The concern is minimal if you ask Billy Donovan. The fourth-year head coach seemed perplexed by the idea of Westbrook struggling before the Thunder’s 127–109 blowout of the Knicks at Madison Square Garden on Monday, dismissing the concerns over Westbrook’s broken jumper.
“Because of his size, his athleticism, his talent, he can impact the game in so many ways even without a hot shooting night,” Donovan said. “He’s a unique person in getting emotionally ready to play every night with incredible effort. I never have to worry, ‘Is No. 0 ready to play tonight?’ We know we’ll always get a strong contribution.”

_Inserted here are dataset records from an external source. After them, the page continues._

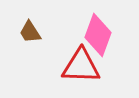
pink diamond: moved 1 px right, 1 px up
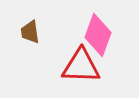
brown trapezoid: rotated 25 degrees clockwise
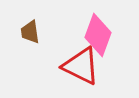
red triangle: rotated 24 degrees clockwise
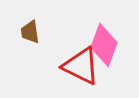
pink diamond: moved 6 px right, 10 px down
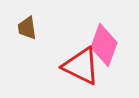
brown trapezoid: moved 3 px left, 4 px up
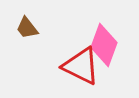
brown trapezoid: rotated 30 degrees counterclockwise
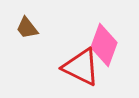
red triangle: moved 1 px down
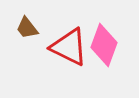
red triangle: moved 12 px left, 20 px up
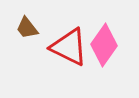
pink diamond: rotated 15 degrees clockwise
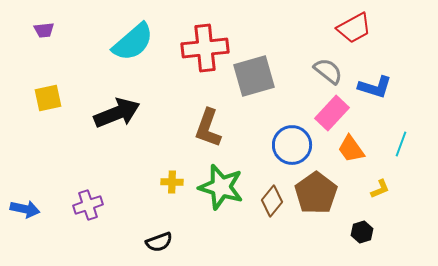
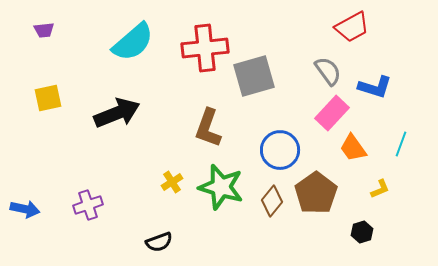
red trapezoid: moved 2 px left, 1 px up
gray semicircle: rotated 16 degrees clockwise
blue circle: moved 12 px left, 5 px down
orange trapezoid: moved 2 px right, 1 px up
yellow cross: rotated 35 degrees counterclockwise
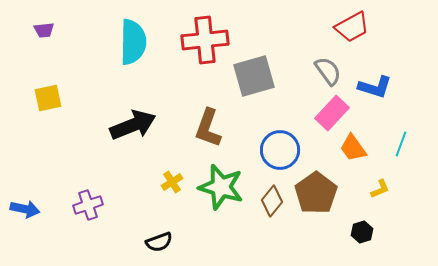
cyan semicircle: rotated 48 degrees counterclockwise
red cross: moved 8 px up
black arrow: moved 16 px right, 12 px down
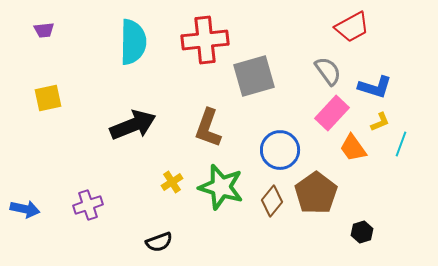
yellow L-shape: moved 67 px up
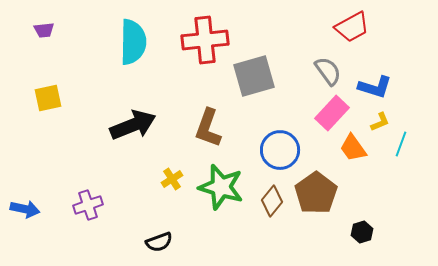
yellow cross: moved 3 px up
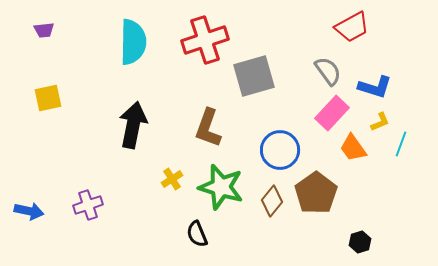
red cross: rotated 12 degrees counterclockwise
black arrow: rotated 57 degrees counterclockwise
blue arrow: moved 4 px right, 2 px down
black hexagon: moved 2 px left, 10 px down
black semicircle: moved 38 px right, 8 px up; rotated 88 degrees clockwise
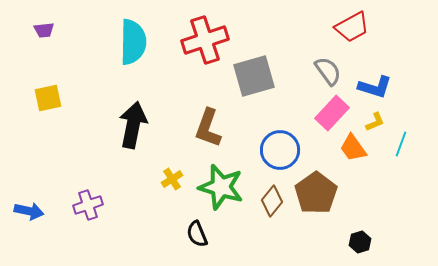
yellow L-shape: moved 5 px left
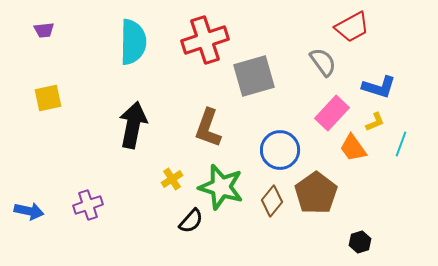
gray semicircle: moved 5 px left, 9 px up
blue L-shape: moved 4 px right
black semicircle: moved 6 px left, 13 px up; rotated 116 degrees counterclockwise
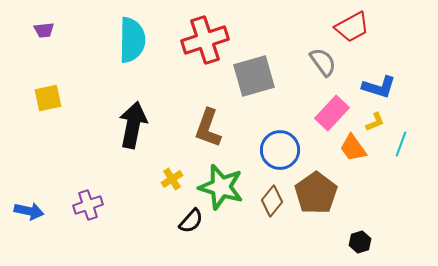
cyan semicircle: moved 1 px left, 2 px up
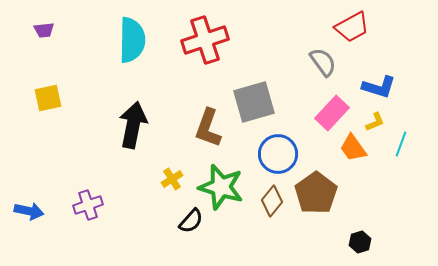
gray square: moved 26 px down
blue circle: moved 2 px left, 4 px down
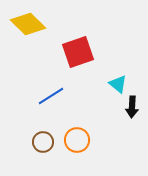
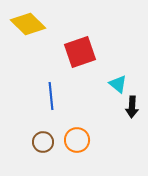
red square: moved 2 px right
blue line: rotated 64 degrees counterclockwise
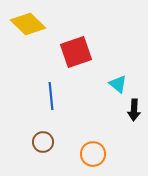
red square: moved 4 px left
black arrow: moved 2 px right, 3 px down
orange circle: moved 16 px right, 14 px down
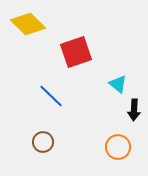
blue line: rotated 40 degrees counterclockwise
orange circle: moved 25 px right, 7 px up
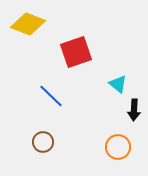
yellow diamond: rotated 24 degrees counterclockwise
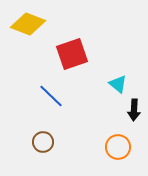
red square: moved 4 px left, 2 px down
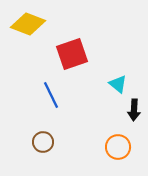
blue line: moved 1 px up; rotated 20 degrees clockwise
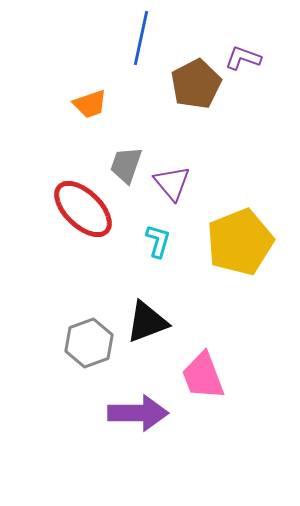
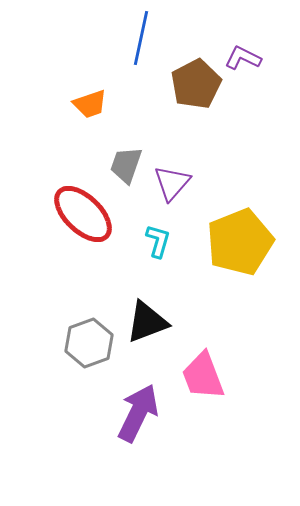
purple L-shape: rotated 6 degrees clockwise
purple triangle: rotated 21 degrees clockwise
red ellipse: moved 5 px down
purple arrow: rotated 64 degrees counterclockwise
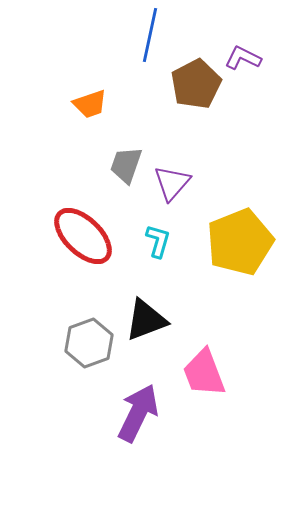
blue line: moved 9 px right, 3 px up
red ellipse: moved 22 px down
black triangle: moved 1 px left, 2 px up
pink trapezoid: moved 1 px right, 3 px up
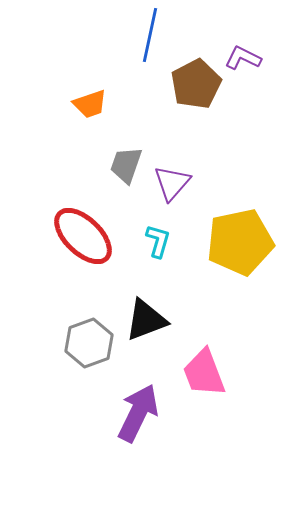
yellow pentagon: rotated 10 degrees clockwise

Donovan can afford to have a rosy outlook considering Oklahoma City’s smooth first half of the season. The Thunder sit third in the West at 28–18 following Monday’s victory, ranking No. 7 in the NBA in net rating. With an elite defense and career-year from Paul George, perhaps a subpar shooting effort from Westbrook isn’t such a problem for the Thunder effort.
Such horrid shooting numbers from Westbrook—including his worst effective field goal percentage since 2009-10—would likely sink Oklahoma City in prior years. The inefficiency paired with near-40% usage is a recipe for disaster, though that caricature of Westbrook is likely a thing of the past. He leads the league in assist rate in 2018-19, on pace for the most dimes in his career. After hovering in Harden territory for the past two seasons, Westbrook is now shouldering the load alongside George, not in spite of him. Westbrook’s usage is at 31.4% this season, less than 2% ahead of George. As George continues his best scoring season yet, Oklahoma City’s point guard has assumed a more traditional role.
“Russ gets it all started for us, his energy and speed is a real problem for other teams” Thunder forward Nerlens Noel told The Crossover prior to Oklahoma City’s victory. “We don’t worry too much about our roles but he’s making an effort to involve everyone and find us free baskets.”
Westbrook continued to stuff the stat sheet on Monday afternoon. He registered five rebounds and five assists in the first 18 minutes and didn’t score until he converted a free throw with 6:20 remaining in the second quarter. Westbrook still made an impact on the first half, registering a trio of deflections and a charge while defending Knicks big man Noah Vonleh. Westbrook ended his night with nine assists as he fell just short of his 14th triple-double of the season. Add in 31 points from George, and the Thunder fired on all cylinders in their second-straight road win.
There’s no guarantee Westbrook’s evolution sticks around in the postseason. Game 6 of the Thunder’s first-round exit against Utah last year featured 46 points from Westbrook on 43 shots. He emptied the chamber as George went 2-of-16 from the field. If Oklahoma City struggles to score in April, Westbrook could revert to his old ways.
Yet through 46 games, it looks as though Westbrook’s evolution is here to stay, in large part due to the strength of his supporting cast. George looks comfortable as an alpha scorer, while Dennis Schroder and Terrance Ferguson are providing a perimeter boost that was previously lacking. Oklahoma City is forming an identity, with a facilitating Westbrook at the heart of its attack.